Required work:
Please copy out the material below word for word, with every line in its original order.

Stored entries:
-------

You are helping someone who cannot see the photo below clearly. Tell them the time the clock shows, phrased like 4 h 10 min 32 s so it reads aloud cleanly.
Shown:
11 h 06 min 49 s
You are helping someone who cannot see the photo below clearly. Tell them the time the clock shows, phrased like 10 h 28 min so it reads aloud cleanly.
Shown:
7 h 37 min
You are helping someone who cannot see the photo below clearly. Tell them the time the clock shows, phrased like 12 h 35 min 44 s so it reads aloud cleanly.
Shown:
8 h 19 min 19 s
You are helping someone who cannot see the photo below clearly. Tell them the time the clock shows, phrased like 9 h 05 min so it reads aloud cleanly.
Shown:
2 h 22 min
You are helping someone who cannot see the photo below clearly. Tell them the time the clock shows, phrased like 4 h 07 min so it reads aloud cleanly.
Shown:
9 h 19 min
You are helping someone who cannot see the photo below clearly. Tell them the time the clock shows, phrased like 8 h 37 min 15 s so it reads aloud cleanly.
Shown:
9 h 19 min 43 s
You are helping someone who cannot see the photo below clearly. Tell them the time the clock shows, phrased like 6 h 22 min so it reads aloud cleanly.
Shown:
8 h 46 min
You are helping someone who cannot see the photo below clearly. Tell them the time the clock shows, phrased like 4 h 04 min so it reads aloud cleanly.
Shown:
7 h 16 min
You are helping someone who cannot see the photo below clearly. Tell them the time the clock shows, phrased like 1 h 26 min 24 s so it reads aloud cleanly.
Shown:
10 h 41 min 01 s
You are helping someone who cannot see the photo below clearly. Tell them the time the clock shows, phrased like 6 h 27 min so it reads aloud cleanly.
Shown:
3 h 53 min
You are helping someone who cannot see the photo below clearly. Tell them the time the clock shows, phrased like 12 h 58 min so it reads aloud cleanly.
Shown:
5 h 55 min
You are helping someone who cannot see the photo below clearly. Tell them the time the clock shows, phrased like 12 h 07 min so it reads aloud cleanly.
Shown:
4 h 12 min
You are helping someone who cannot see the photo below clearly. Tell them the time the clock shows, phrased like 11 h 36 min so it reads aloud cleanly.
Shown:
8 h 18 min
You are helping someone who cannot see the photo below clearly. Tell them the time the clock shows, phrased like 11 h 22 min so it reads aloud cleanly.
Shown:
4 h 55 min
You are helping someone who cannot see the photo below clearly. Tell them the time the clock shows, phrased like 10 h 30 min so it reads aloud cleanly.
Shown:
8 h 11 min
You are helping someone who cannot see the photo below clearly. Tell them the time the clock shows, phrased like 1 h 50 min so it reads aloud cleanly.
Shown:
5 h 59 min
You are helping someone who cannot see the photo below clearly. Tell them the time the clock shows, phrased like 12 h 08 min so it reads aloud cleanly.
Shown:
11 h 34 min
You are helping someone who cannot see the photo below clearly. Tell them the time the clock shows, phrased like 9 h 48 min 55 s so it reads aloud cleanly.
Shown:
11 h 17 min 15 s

-------

Written answer:
You are helping someone who cannot see the photo below clearly. Tell them the time the clock shows, phrased like 4 h 10 min 32 s so it reads aloud cleanly.
Shown:
11 h 06 min 49 s
You are helping someone who cannot see the photo below clearly. Tell them the time the clock shows, phrased like 10 h 28 min so it reads aloud cleanly.
Shown:
7 h 37 min
You are helping someone who cannot see the photo below clearly. Tell them the time the clock shows, phrased like 12 h 35 min 44 s so it reads aloud cleanly.
Shown:
8 h 19 min 19 s
You are helping someone who cannot see the photo below clearly. Tell them the time the clock shows, phrased like 9 h 05 min so it reads aloud cleanly.
Shown:
2 h 22 min
You are helping someone who cannot see the photo below clearly. Tell them the time the clock shows, phrased like 4 h 07 min so it reads aloud cleanly.
Shown:
9 h 19 min
You are helping someone who cannot see the photo below clearly. Tell them the time the clock shows, phrased like 8 h 37 min 15 s so it reads aloud cleanly.
Shown:
9 h 19 min 43 s
You are helping someone who cannot see the photo below clearly. Tell them the time the clock shows, phrased like 6 h 22 min so it reads aloud cleanly.
Shown:
8 h 46 min
You are helping someone who cannot see the photo below clearly. Tell them the time the clock shows, phrased like 4 h 04 min so it reads aloud cleanly.
Shown:
7 h 16 min
You are helping someone who cannot see the photo below clearly. Tell them the time the clock shows, phrased like 1 h 26 min 24 s so it reads aloud cleanly.
Shown:
10 h 41 min 01 s
You are helping someone who cannot see the photo below clearly. Tell them the time the clock shows, phrased like 6 h 27 min so it reads aloud cleanly.
Shown:
3 h 53 min
You are helping someone who cannot see the photo below clearly. Tell them the time the clock shows, phrased like 12 h 58 min so it reads aloud cleanly.
Shown:
5 h 55 min
You are helping someone who cannot see the photo below clearly. Tell them the time the clock shows, phrased like 12 h 07 min so it reads aloud cleanly.
Shown:
4 h 12 min
You are helping someone who cannot see the photo below clearly. Tell them the time the clock shows, phrased like 11 h 36 min so it reads aloud cleanly.
Shown:
8 h 18 min
You are helping someone who cannot see the photo below clearly. Tell them the time the clock shows, phrased like 11 h 22 min so it reads aloud cleanly.
Shown:
4 h 55 min
You are helping someone who cannot see the photo below clearly. Tell them the time the clock shows, phrased like 10 h 30 min so it reads aloud cleanly.
Shown:
8 h 11 min
You are helping someone who cannot see the photo below clearly. Tell them the time the clock shows, phrased like 1 h 50 min so it reads aloud cleanly.
Shown:
5 h 59 min
You are helping someone who cannot see the photo below clearly. Tell them the time the clock shows, phrased like 12 h 08 min so it reads aloud cleanly.
Shown:
11 h 34 min
You are helping someone who cannot see the photo below clearly. Tell them the time the clock shows, phrased like 9 h 48 min 55 s so it reads aloud cleanly.
Shown:
11 h 17 min 15 s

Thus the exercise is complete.